第2話

【シーン1:災厄の前触れ】


乾いた山に、火の手があがった。

広がる山火事は、森に巣食っていた魔物たちの住処を奪い、

怒り狂った無数の獣が人里へと降りてくる。


村の人々は逃げ惑い、武器も持たぬまま押しつぶされていく。

絶望の中──


「……感情は、切れば、落ち着きます」

「魔物もまた、感情を持つものなら──切れば、止まるのです」


現れたのは白髪の少女。

静かに「慈悲の鎌」を構え、大鎌を振るう。


一振りで数体の魔物が斬り伏せられ、

血が空へと飛ぶ。


無表情のまま、無心に斬り続ける沙華。

感情はない。

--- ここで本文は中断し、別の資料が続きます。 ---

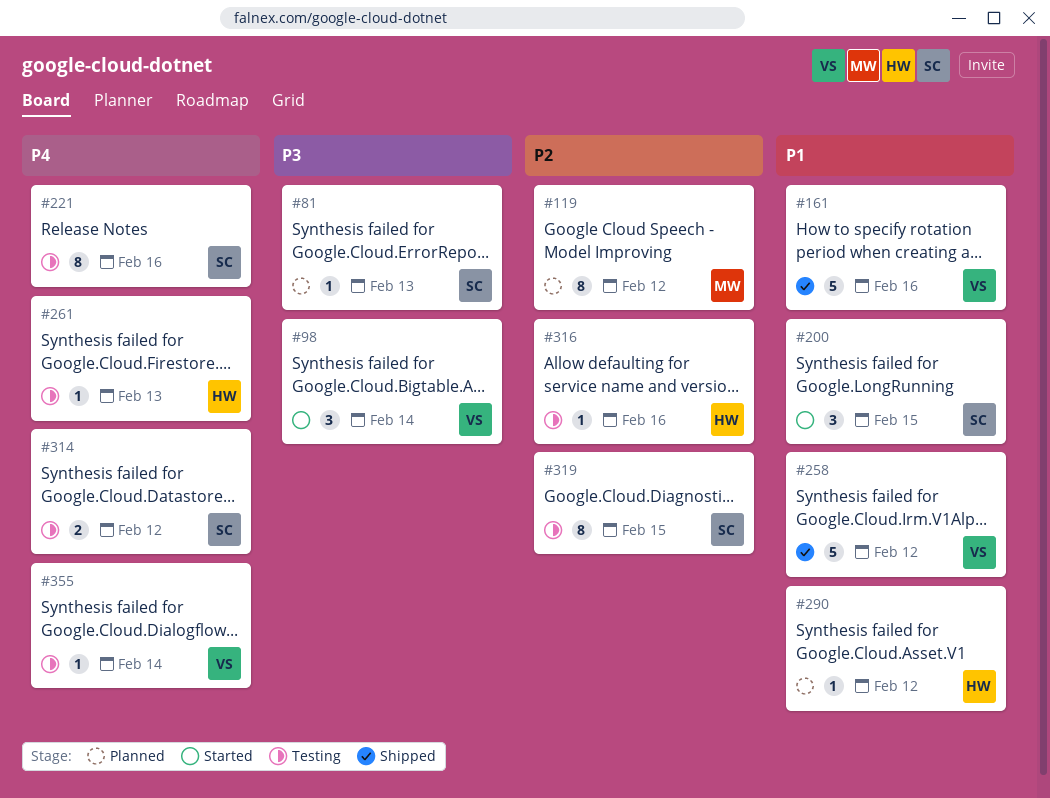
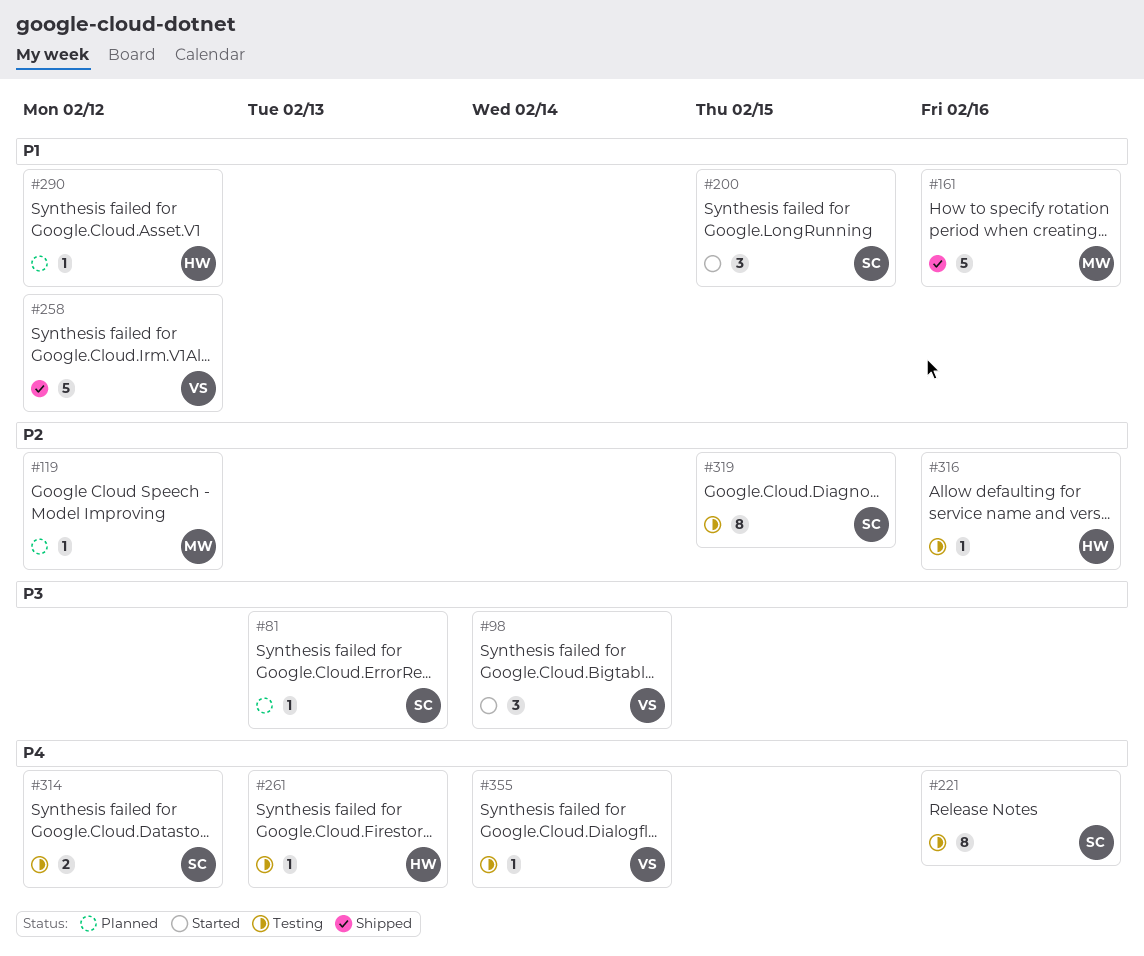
#119, estimate: 8 -> 1
#161, owner: VS -> MW

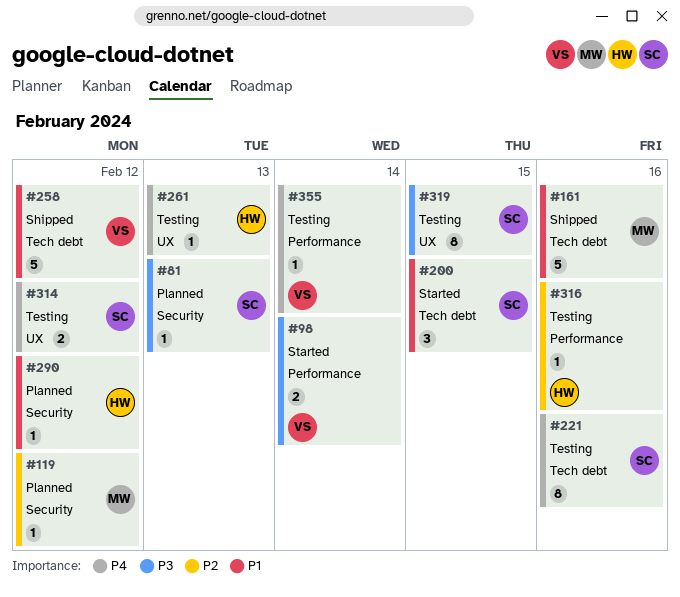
#98, estimate: 3 -> 2
#319, priority: P2 -> P3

だが──それでも、救おうとしていた。



◆【シーン2:終わった後に残ったもの】


村を包んだ魔の気配は、全て消えた。

しかし村人たちは、怯えた目で沙華を見ていた。


「……あれが……助けてくれた……?」

「人じゃない……化け物だ……」


誰かが言ったその言葉は、

村全体の空気を決定づけた。


沙華は、無表情のまま立ち尽くす。


「……なぜ、怖がるのですか。助けたのに」

「あたくしの行いは、“善”のはず……」


しかし次の瞬間、

誰かが手にした石が、彼女の肩を打つ。


「帰れ! 怖いんだよ、あんたなんか……!」


石は一つ、また一つと飛んできた。

沙華は避けもせず、ただ静かに見つめていた。



◆【シーン3:夜の襲撃】


その夜。

村の小屋でひっそりと眠る沙華。

彼岸花の匂いが、微かに漂っていた。


──突如、気配が走る。


刃が振るわれ、沙華の頬がうっすらと裂ける。


「……人間?」

「なぜ……あなたが、あたくしを斬るのですか」


男は叫ぶ。


「お前が来てから……村が壊れたんだ!!」

「魔物よりも、お前のほうが……恐ろしいんだよッ!!」


沙華は、感情も言葉も持たず──

ただ淡々と、“同じ命”としてその男を殺した。


「……魔物も人も。感情を持つ者なら、同じです」

「あたくしは……間違って、いないはずです……」


だが──夜が明け、血に濡れた彼岸花を見つめながら、

沙華の足は、村を離れていた。



◆【シーン4:流浪】


森の道、山の頂、誰もいない廃神社。

沙華は各地をさまよい続ける。


誰とも交わらず、

誰からも受け入れられず、

ただ、たい焼きの味を確かめながら。


「……感情を斬った。命を守った。助けた……はず」

「なのに、どうして。皆は、あたくしを……嫌いますか」


答えはない。

けれど、どこか胸が少しだけ、

“チクリ”と痛んだ気がした。


彼岸花が、夢の中で、赤く揺れている。